- **Exercise details**
Render as a numbered list the lines of the source text from the line containing "### Looking Beyond" up to and including the line containing "- **Authors**: Tianyu", leaving out any blank lines.
=== Begin Enclosure ===
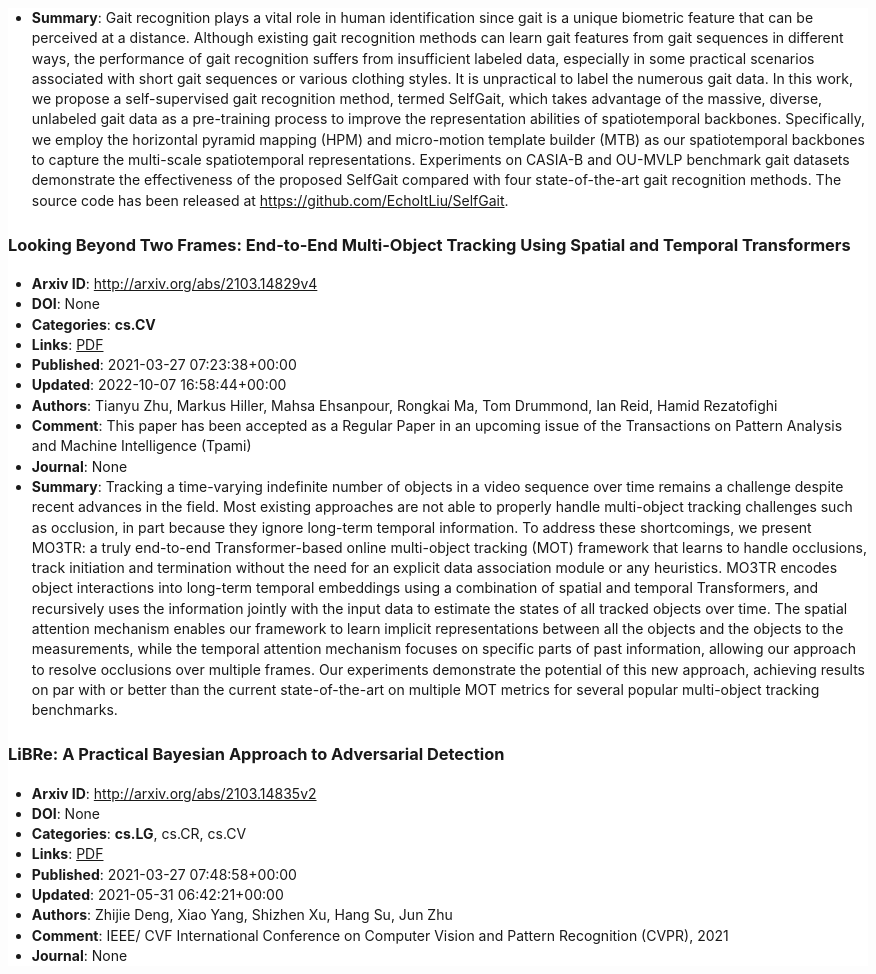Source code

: - **Summary**: Gait recognition plays a vital role in human identification since gait is a unique biometric feature that can be perceived at a distance. Although existing gait recognition methods can learn gait features from gait sequences in different ways, the performance of gait recognition suffers from insufficient labeled data, especially in some practical scenarios associated with short gait sequences or various clothing styles. It is unpractical to label the numerous gait data. In this work, we propose a self-supervised gait recognition method, termed SelfGait, which takes advantage of the massive, diverse, unlabeled gait data as a pre-training process to improve the representation abilities of spatiotemporal backbones. Specifically, we employ the horizontal pyramid mapping (HPM) and micro-motion template builder (MTB) as our spatiotemporal backbones to capture the multi-scale spatiotemporal representations. Experiments on CASIA-B and OU-MVLP benchmark gait datasets demonstrate the effectiveness of the proposed SelfGait compared with four state-of-the-art gait recognition methods. The source code has been released at https://github.com/EchoItLiu/SelfGait.



### Looking Beyond Two Frames: End-to-End Multi-Object Tracking Using Spatial and Temporal Transformers
- **Arxiv ID**: http://arxiv.org/abs/2103.14829v4
- **DOI**: None
- **Categories**: **cs.CV**
- **Links**: [PDF](http://arxiv.org/pdf/2103.14829v4)
- **Published**: 2021-03-27 07:23:38+00:00
- **Updated**: 2022-10-07 16:58:44+00:00
- **Authors**: Tianyu Zhu, Markus Hiller, Mahsa Ehsanpour, Rongkai Ma, Tom Drummond, Ian Reid, Hamid Rezatofighi
- **Comment**: This paper has been accepted as a Regular Paper in an upcoming issue
  of the Transactions on Pattern Analysis and Machine Intelligence (Tpami)
- **Journal**: None
- **Summary**: Tracking a time-varying indefinite number of objects in a video sequence over time remains a challenge despite recent advances in the field. Most existing approaches are not able to properly handle multi-object tracking challenges such as occlusion, in part because they ignore long-term temporal information. To address these shortcomings, we present MO3TR: a truly end-to-end Transformer-based online multi-object tracking (MOT) framework that learns to handle occlusions, track initiation and termination without the need for an explicit data association module or any heuristics. MO3TR encodes object interactions into long-term temporal embeddings using a combination of spatial and temporal Transformers, and recursively uses the information jointly with the input data to estimate the states of all tracked objects over time. The spatial attention mechanism enables our framework to learn implicit representations between all the objects and the objects to the measurements, while the temporal attention mechanism focuses on specific parts of past information, allowing our approach to resolve occlusions over multiple frames. Our experiments demonstrate the potential of this new approach, achieving results on par with or better than the current state-of-the-art on multiple MOT metrics for several popular multi-object tracking benchmarks.



### LiBRe: A Practical Bayesian Approach to Adversarial Detection
- **Arxiv ID**: http://arxiv.org/abs/2103.14835v2
- **DOI**: None
- **Categories**: **cs.LG**, cs.CR, cs.CV
- **Links**: [PDF](http://arxiv.org/pdf/2103.14835v2)
- **Published**: 2021-03-27 07:48:58+00:00
- **Updated**: 2021-05-31 06:42:21+00:00
- **Authors**: Zhijie Deng, Xiao Yang, Shizhen Xu, Hang Su, Jun Zhu
- **Comment**: IEEE/ CVF International Conference on Computer Vision and Pattern
  Recognition (CVPR), 2021
- **Journal**: None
=== End Enclosure ===
- **Exercise response**
1. ### Looking Beyond Two Frames: End-to-End Multi-Object Tracking Using Spatial and Temporal Transformers
2. - **Arxiv ID**: http://arxiv.org/abs/2103.14829v4
3. - **DOI**: None
4. - **Categories**: **cs.CV**
5. - **Links**: [PDF](http://arxiv.org/pdf/2103.14829v4)
6. - **Published**: 2021-03-27 07:23:38+00:00
7. - **Updated**: 2022-10-07 16:58:44+00:00
8. - **Authors**: Tianyu Zhu, Markus Hiller, Mahsa Ehsanpour, Rongkai Ma, Tom Drummond, Ian Reid, Hamid Rezatofighi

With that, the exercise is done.